详解MNN的tf-MobilenetSSD-cpp部署流程 - 极术社区 - 连接开发者与智能计算生态

关于MNN以及Mobilenet SSD的介绍，大家可以参考我早些时候写过的一篇文章实战MNN之Mobilenet SSD部署（含源码）。本文我们少一些分析，多一些实例，来和大家一步一步的使用MNN在端上做mobilenet ssd推断。
首发：https://zhuanlan.zhihu.com/p/70610865
作者：张新栋

导出pb文件

这里假设你已经完成了基于tensorflow的MSSD检测器的训练，那么你需要导出固化的模型文件，用以后续的处理。

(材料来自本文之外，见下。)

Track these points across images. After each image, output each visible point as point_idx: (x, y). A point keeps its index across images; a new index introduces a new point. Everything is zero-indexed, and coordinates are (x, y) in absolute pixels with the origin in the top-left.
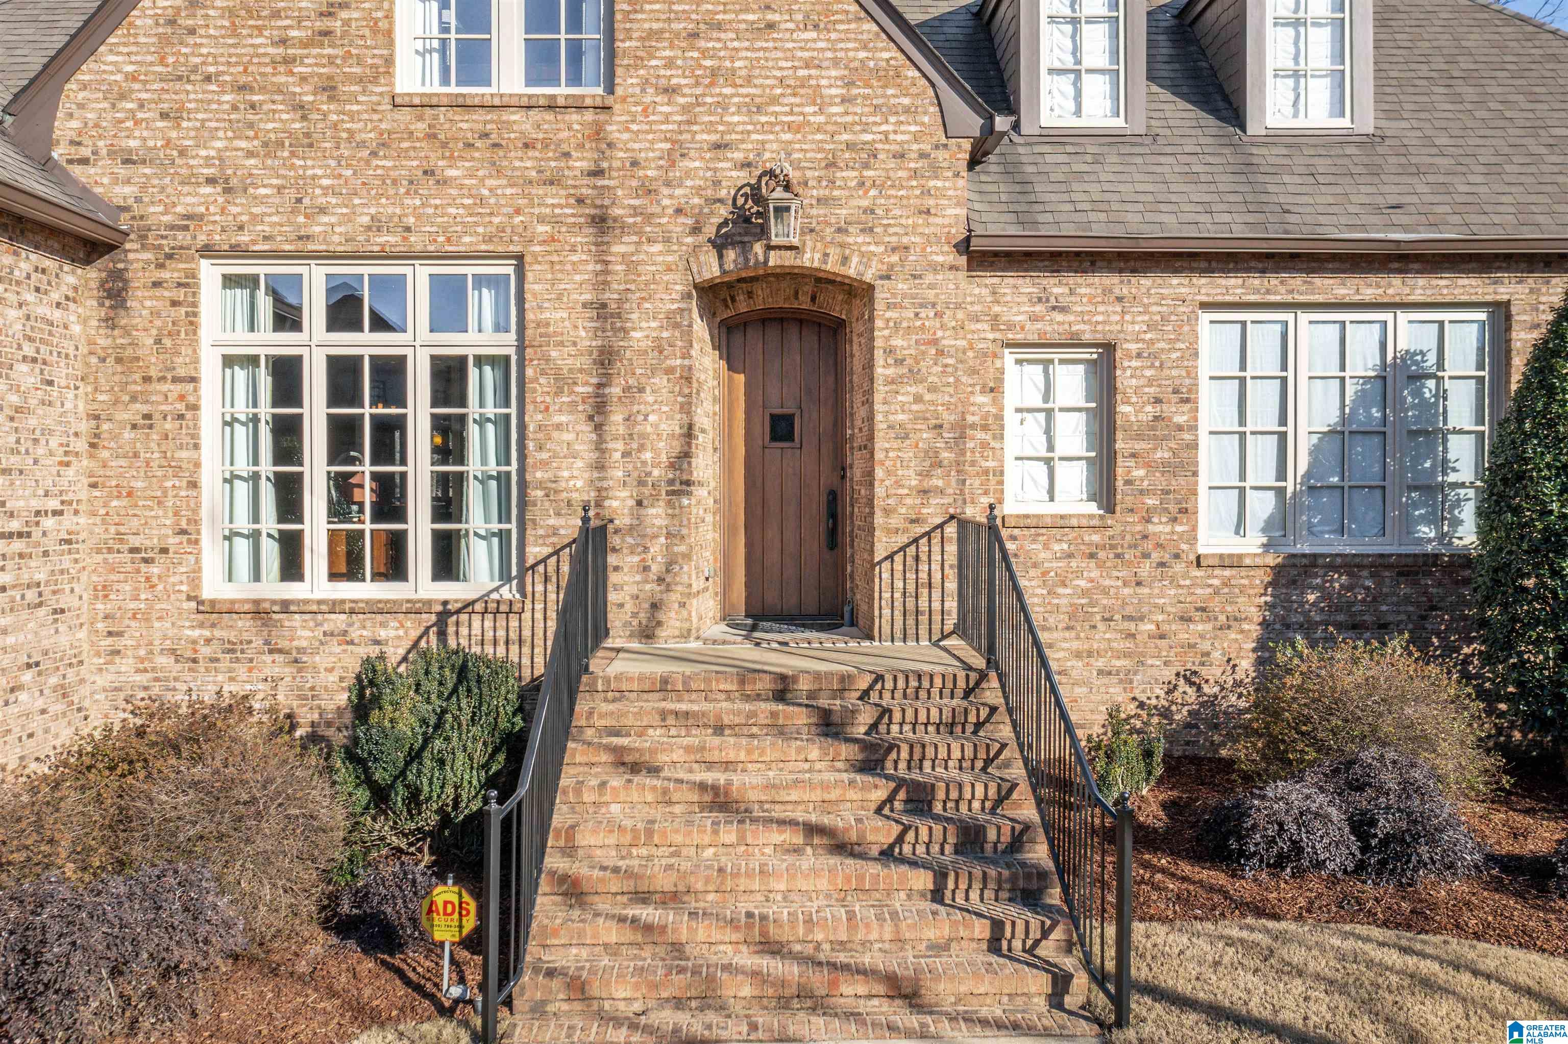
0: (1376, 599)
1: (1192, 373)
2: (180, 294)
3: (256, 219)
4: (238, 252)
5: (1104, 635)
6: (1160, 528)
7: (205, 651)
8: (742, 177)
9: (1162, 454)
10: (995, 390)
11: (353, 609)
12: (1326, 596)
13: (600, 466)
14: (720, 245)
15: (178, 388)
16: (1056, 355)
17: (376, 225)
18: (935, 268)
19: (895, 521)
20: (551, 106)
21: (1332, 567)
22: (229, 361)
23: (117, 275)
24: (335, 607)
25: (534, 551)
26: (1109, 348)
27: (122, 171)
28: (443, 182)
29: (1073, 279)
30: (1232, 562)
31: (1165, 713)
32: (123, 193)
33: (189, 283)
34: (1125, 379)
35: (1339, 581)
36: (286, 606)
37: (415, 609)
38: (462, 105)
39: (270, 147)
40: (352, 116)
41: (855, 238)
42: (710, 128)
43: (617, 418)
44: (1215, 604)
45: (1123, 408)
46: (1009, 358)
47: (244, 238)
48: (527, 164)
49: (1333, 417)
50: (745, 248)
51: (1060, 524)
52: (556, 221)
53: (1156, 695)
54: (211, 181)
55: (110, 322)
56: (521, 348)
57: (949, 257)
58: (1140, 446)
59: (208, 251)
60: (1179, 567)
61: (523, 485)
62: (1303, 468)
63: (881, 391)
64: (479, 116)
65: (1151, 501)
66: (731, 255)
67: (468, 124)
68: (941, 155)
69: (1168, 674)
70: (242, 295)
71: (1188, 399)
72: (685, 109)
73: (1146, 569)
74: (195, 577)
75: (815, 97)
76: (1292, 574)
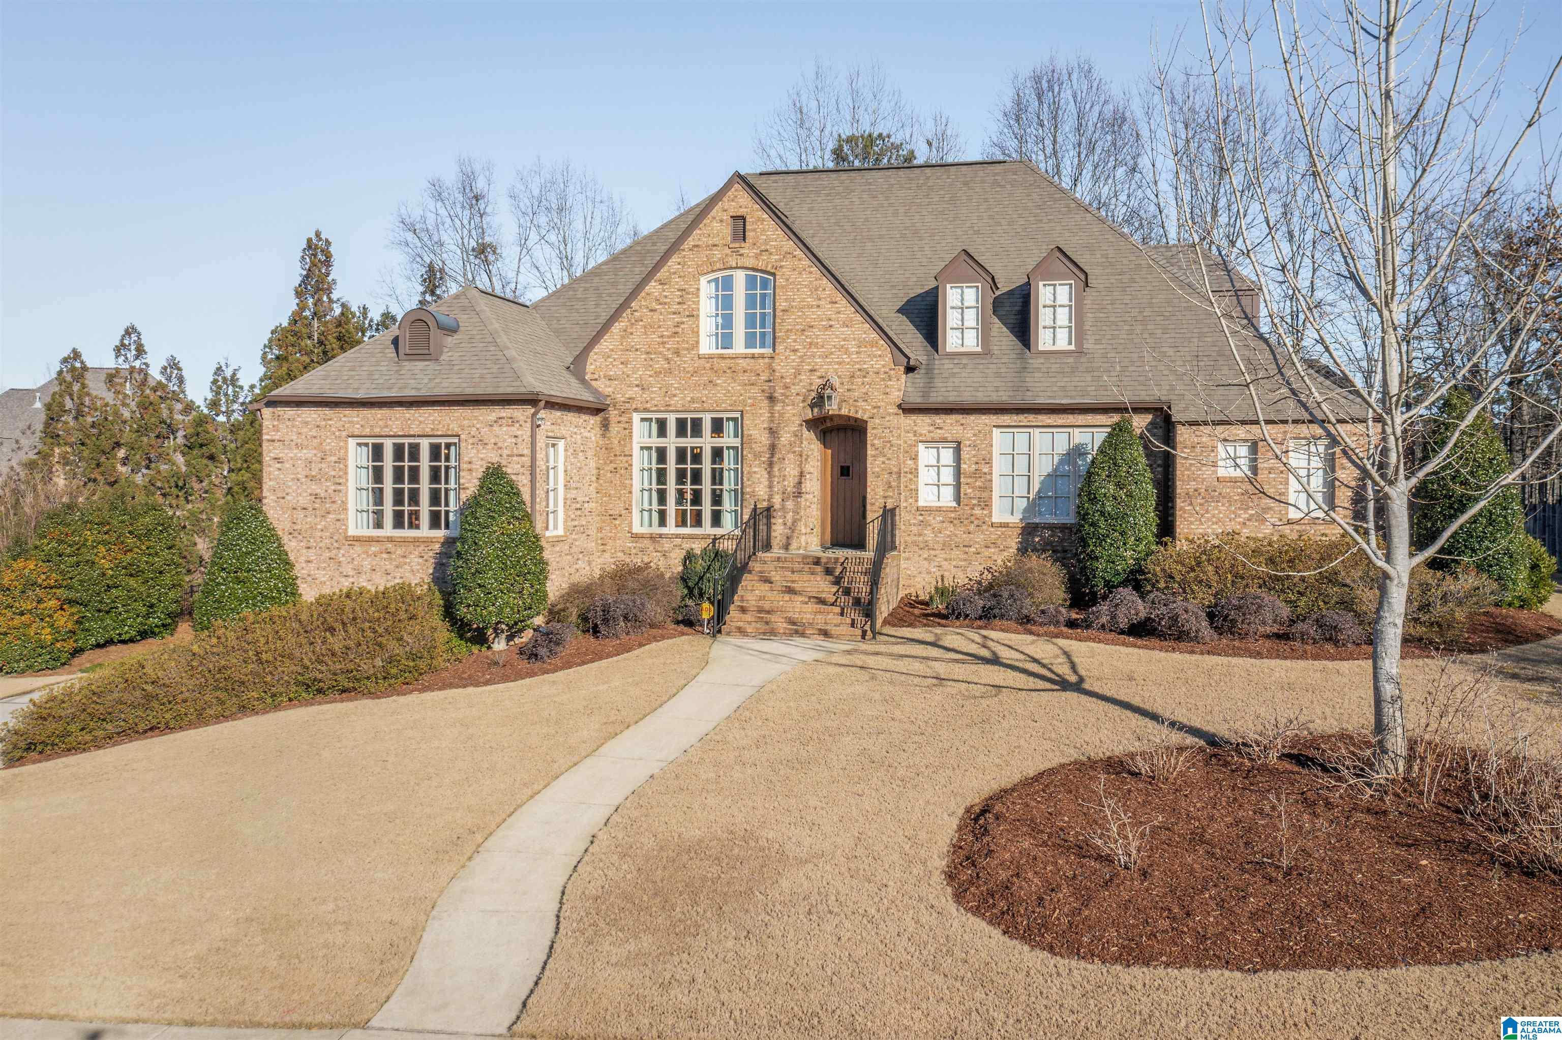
0: (1062, 540)
1: (991, 453)
2: (627, 426)
3: (652, 399)
4: (646, 410)
5: (956, 553)
6: (978, 511)
7: (634, 551)
8: (820, 381)
9: (977, 484)
10: (915, 458)
11: (683, 537)
12: (1042, 538)
13: (770, 487)
14: (812, 406)
15: (625, 459)
16: (940, 445)
17: (693, 401)
18: (889, 414)
19: (875, 508)
20: (753, 357)
21: (1044, 528)
22: (642, 448)
23: (606, 419)
24: (677, 536)
25: (746, 517)
26: (959, 443)
27: (608, 383)
28: (716, 385)
29: (943, 417)
30: (1005, 525)
31: (979, 583)
32: (608, 390)
33: (630, 422)
34: (964, 455)
35: (1047, 533)
36: (661, 536)
37: (704, 537)
38: (722, 357)
39: (658, 373)
40: (685, 362)
41: (861, 403)
42: (809, 364)
43: (776, 469)
44: (999, 542)
45: (963, 466)
46: (921, 447)
47: (648, 405)
48: (745, 378)
49: (1050, 470)
50: (821, 407)
51: (939, 509)
52: (755, 398)
53: (976, 575)
54: (637, 386)
55: (604, 436)
56: (742, 444)
57: (896, 410)
58: (969, 480)
59: (636, 410)
60: (985, 527)
61: (742, 493)
62: (1036, 489)
63: (869, 460)
64: (728, 361)
65: (975, 502)
66: (816, 410)
67: (724, 364)
68: (892, 372)
69: (981, 568)
70: (647, 424)
71: (989, 462)
72: (801, 357)
73: (972, 528)
74: (630, 526)
75: (847, 352)
76: (1029, 530)
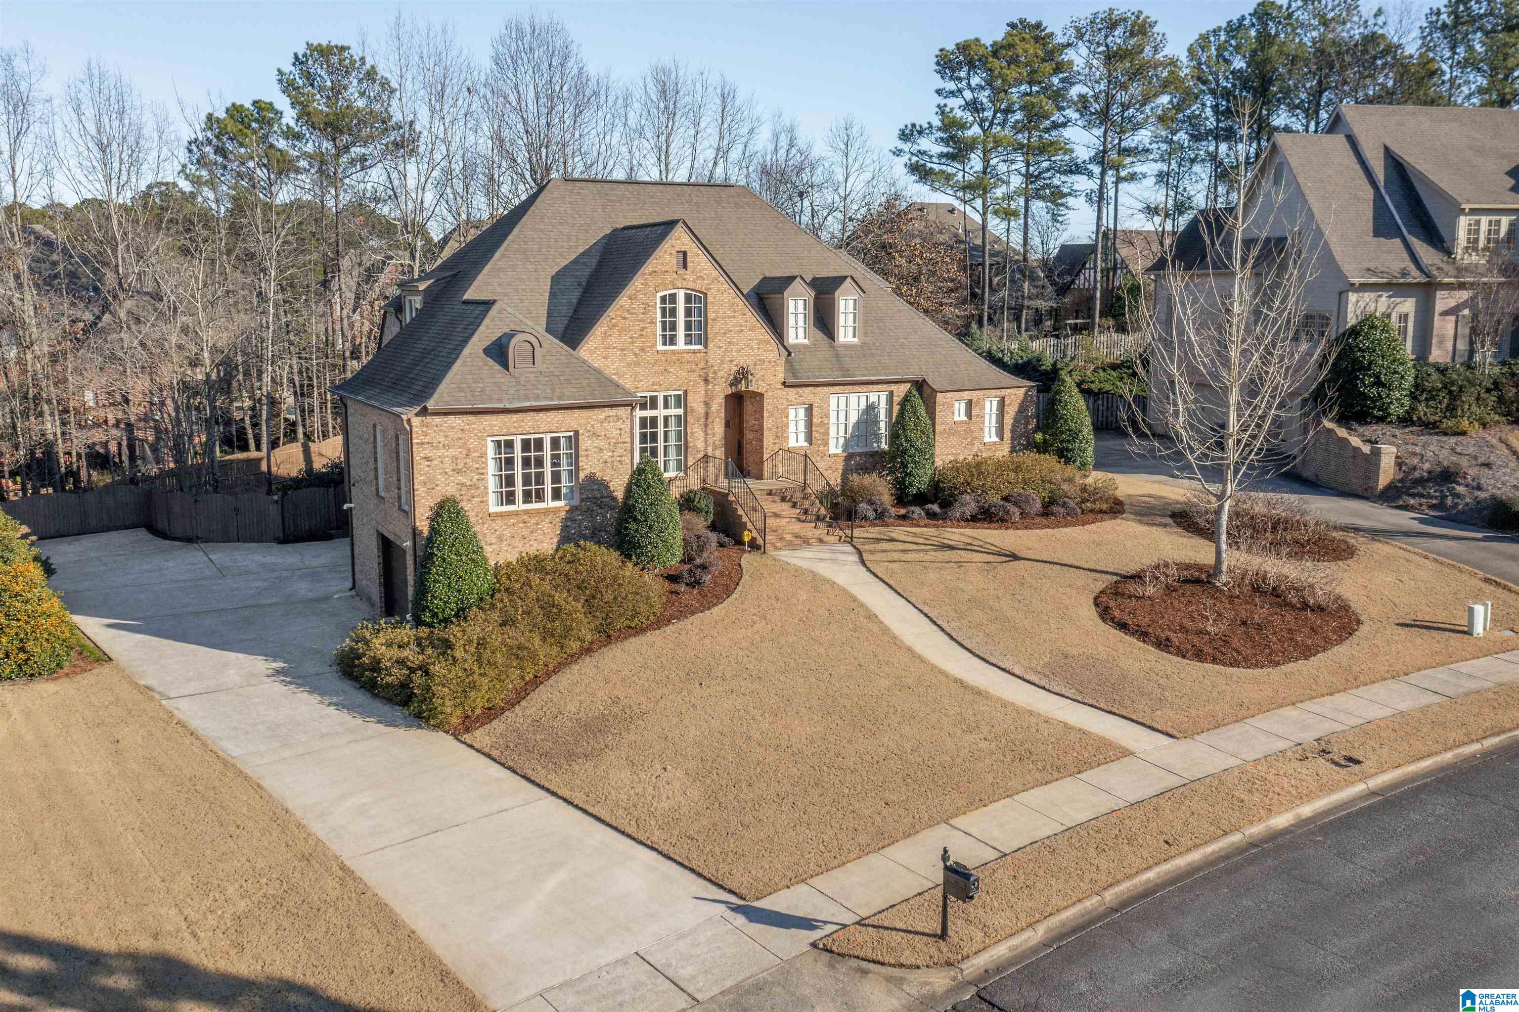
0: (865, 462)
1: (828, 410)
6: (821, 448)
8: (735, 368)
9: (822, 430)
10: (787, 416)
12: (856, 462)
13: (706, 441)
14: (731, 385)
16: (800, 407)
17: (653, 384)
18: (777, 388)
19: (769, 451)
20: (694, 352)
21: (857, 455)
25: (690, 464)
26: (811, 405)
28: (669, 372)
29: (805, 389)
30: (836, 455)
34: (815, 413)
35: (858, 458)
38: (673, 353)
39: (629, 365)
40: (648, 356)
41: (761, 383)
42: (729, 356)
44: (833, 466)
45: (813, 419)
46: (790, 408)
48: (688, 367)
49: (857, 419)
50: (736, 386)
51: (801, 448)
52: (695, 381)
56: (685, 413)
57: (780, 386)
58: (817, 428)
60: (825, 457)
61: (686, 447)
62: (850, 431)
63: (765, 420)
64: (675, 355)
65: (819, 442)
66: (733, 388)
67: (674, 357)
68: (779, 362)
69: (823, 483)
71: (827, 417)
72: (724, 352)
73: (819, 458)
75: (752, 348)
76: (849, 457)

object_detection/export_tflite_ssd_graph.py          \
        --pipeline_config_path=$CONFIG_FILE          \
        --trained_checkpoint_prefix=$CHECKPOINT_PATH \
        --output_directory=$OUTPUT_DIR               \
        --add_postprocessing_op=false

其中CONFIG\_FILE为训练MSSD时候的配置文件，CHECKPOINT\_PATH为训练产生的中间ckpt文件，OUTPUT\_DIR为导出的pb文件所在的文件夹目录，add\_postprocessing\_op这里需要设置成false（MNN中不支持Postprocessing的处理，我们会在MNN做完一次前向传播后，在CPU端去做Postprocessing处理，实际上就是decoding和NMS）。

将pb文件转化成mnn文件

MNN提供了工具来对来自不同frontend的模型进行解析，最后生成MNN能执行的模型文件。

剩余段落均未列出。